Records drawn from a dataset
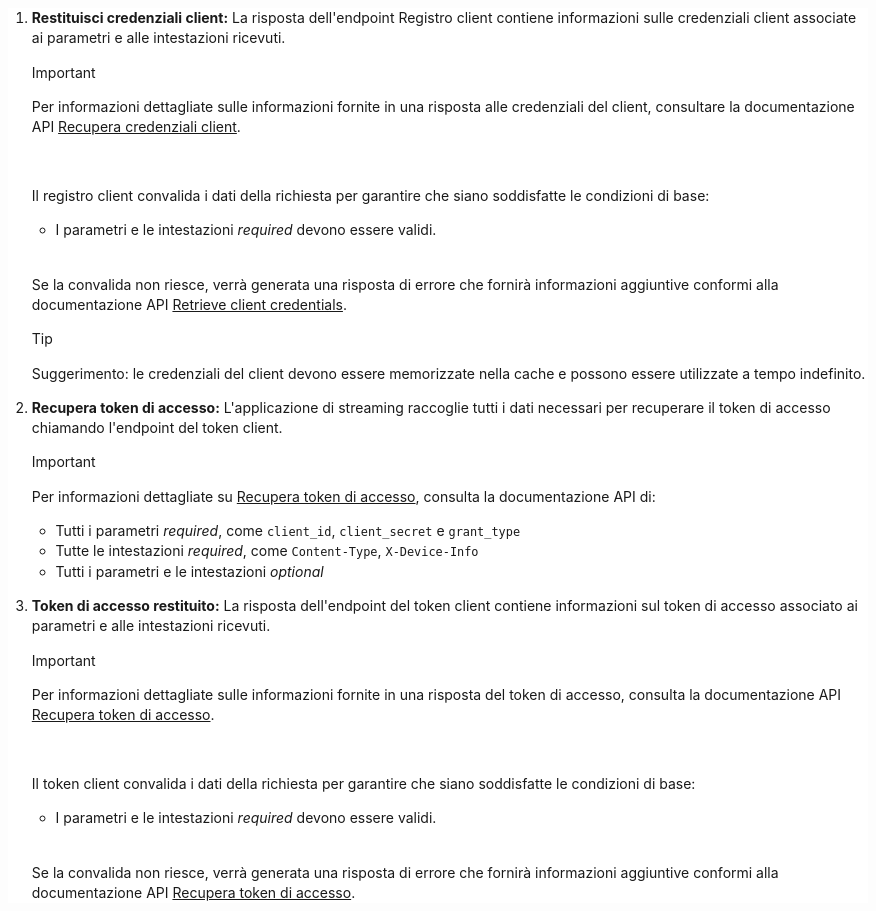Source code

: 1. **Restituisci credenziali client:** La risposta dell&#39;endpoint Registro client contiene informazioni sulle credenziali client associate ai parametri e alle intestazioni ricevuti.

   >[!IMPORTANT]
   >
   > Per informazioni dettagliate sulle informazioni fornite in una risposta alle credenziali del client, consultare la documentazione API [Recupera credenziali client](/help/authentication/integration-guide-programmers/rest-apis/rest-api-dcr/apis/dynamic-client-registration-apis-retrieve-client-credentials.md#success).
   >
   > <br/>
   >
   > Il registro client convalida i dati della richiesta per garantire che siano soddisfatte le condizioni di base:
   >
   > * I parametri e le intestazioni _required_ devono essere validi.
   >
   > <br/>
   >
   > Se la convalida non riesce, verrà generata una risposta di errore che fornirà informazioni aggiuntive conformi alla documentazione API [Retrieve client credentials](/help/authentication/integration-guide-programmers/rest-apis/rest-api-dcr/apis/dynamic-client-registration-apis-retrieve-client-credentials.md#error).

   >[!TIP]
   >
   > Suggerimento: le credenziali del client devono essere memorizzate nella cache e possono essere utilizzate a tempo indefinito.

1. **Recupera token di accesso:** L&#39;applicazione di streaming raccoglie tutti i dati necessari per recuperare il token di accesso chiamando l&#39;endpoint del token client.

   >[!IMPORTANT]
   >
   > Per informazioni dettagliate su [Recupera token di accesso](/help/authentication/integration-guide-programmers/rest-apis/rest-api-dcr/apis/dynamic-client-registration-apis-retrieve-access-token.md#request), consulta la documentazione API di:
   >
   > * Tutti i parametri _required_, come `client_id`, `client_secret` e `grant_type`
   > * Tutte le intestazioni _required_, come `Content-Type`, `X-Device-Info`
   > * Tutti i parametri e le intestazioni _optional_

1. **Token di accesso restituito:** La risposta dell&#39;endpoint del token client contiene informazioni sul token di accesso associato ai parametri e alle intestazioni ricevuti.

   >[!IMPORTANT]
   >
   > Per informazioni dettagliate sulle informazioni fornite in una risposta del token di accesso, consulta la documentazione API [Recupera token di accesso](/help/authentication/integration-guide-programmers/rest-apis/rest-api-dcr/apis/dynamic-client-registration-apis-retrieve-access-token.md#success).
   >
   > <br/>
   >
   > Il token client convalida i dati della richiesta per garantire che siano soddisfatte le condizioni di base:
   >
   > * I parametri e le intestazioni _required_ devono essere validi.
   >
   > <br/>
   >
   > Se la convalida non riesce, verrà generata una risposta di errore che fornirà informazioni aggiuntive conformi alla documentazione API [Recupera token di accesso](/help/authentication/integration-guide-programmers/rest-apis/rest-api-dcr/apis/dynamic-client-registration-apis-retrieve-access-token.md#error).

* [GOAL OF THE EXERCISE]
Write out the entries again, word for word. No images.

* [ANSWER SPACE]
Source code

: 1. **Restituisci credenziali client:** La risposta dell&#39;endpoint Registro client contiene informazioni sulle credenziali client associate ai parametri e alle intestazioni ricevuti.

   >[!IMPORTANT]
   >
   > Per informazioni dettagliate sulle informazioni fornite in una risposta alle credenziali del client, consultare la documentazione API [Recupera credenziali client](/help/authentication/integration-guide-programmers/rest-apis/rest-api-dcr/apis/dynamic-client-registration-apis-retrieve-client-credentials.md#success).
   >
   > <br/>
   >
   > Il registro client convalida i dati della richiesta per garantire che siano soddisfatte le condizioni di base:
   >
   > * I parametri e le intestazioni _required_ devono essere validi.
   >
   > <br/>
   >
   > Se la convalida non riesce, verrà generata una risposta di errore che fornirà informazioni aggiuntive conformi alla documentazione API [Retrieve client credentials](/help/authentication/integration-guide-programmers/rest-apis/rest-api-dcr/apis/dynamic-client-registration-apis-retrieve-client-credentials.md#error).

   >[!TIP]
   >
   > Suggerimento: le credenziali del client devono essere memorizzate nella cache e possono essere utilizzate a tempo indefinito.

1. **Recupera token di accesso:** L&#39;applicazione di streaming raccoglie tutti i dati necessari per recuperare il token di accesso chiamando l&#39;endpoint del token client.

   >[!IMPORTANT]
   >
   > Per informazioni dettagliate su [Recupera token di accesso](/help/authentication/integration-guide-programmers/rest-apis/rest-api-dcr/apis/dynamic-client-registration-apis-retrieve-access-token.md#request), consulta la documentazione API di:
   >
   > * Tutti i parametri _required_, come `client_id`, `client_secret` e `grant_type`
   > * Tutte le intestazioni _required_, come `Content-Type`, `X-Device-Info`
   > * Tutti i parametri e le intestazioni _optional_

1. **Token di accesso restituito:** La risposta dell&#39;endpoint del token client contiene informazioni sul token di accesso associato ai parametri e alle intestazioni ricevuti.

   >[!IMPORTANT]
   >
   > Per informazioni dettagliate sulle informazioni fornite in una risposta del token di accesso, consulta la documentazione API [Recupera token di accesso](/help/authentication/integration-guide-programmers/rest-apis/rest-api-dcr/apis/dynamic-client-registration-apis-retrieve-access-token.md#success).
   >
   > <br/>
   >
   > Il token client convalida i dati della richiesta per garantire che siano soddisfatte le condizioni di base:
   >
   > * I parametri e le intestazioni _required_ devono essere validi.
   >
   > <br/>
   >
   > Se la convalida non riesce, verrà generata una risposta di errore che fornirà informazioni aggiuntive conformi alla documentazione API [Recupera token di accesso](/help/authentication/integration-guide-programmers/rest-apis/rest-api-dcr/apis/dynamic-client-registration-apis-retrieve-access-token.md#error).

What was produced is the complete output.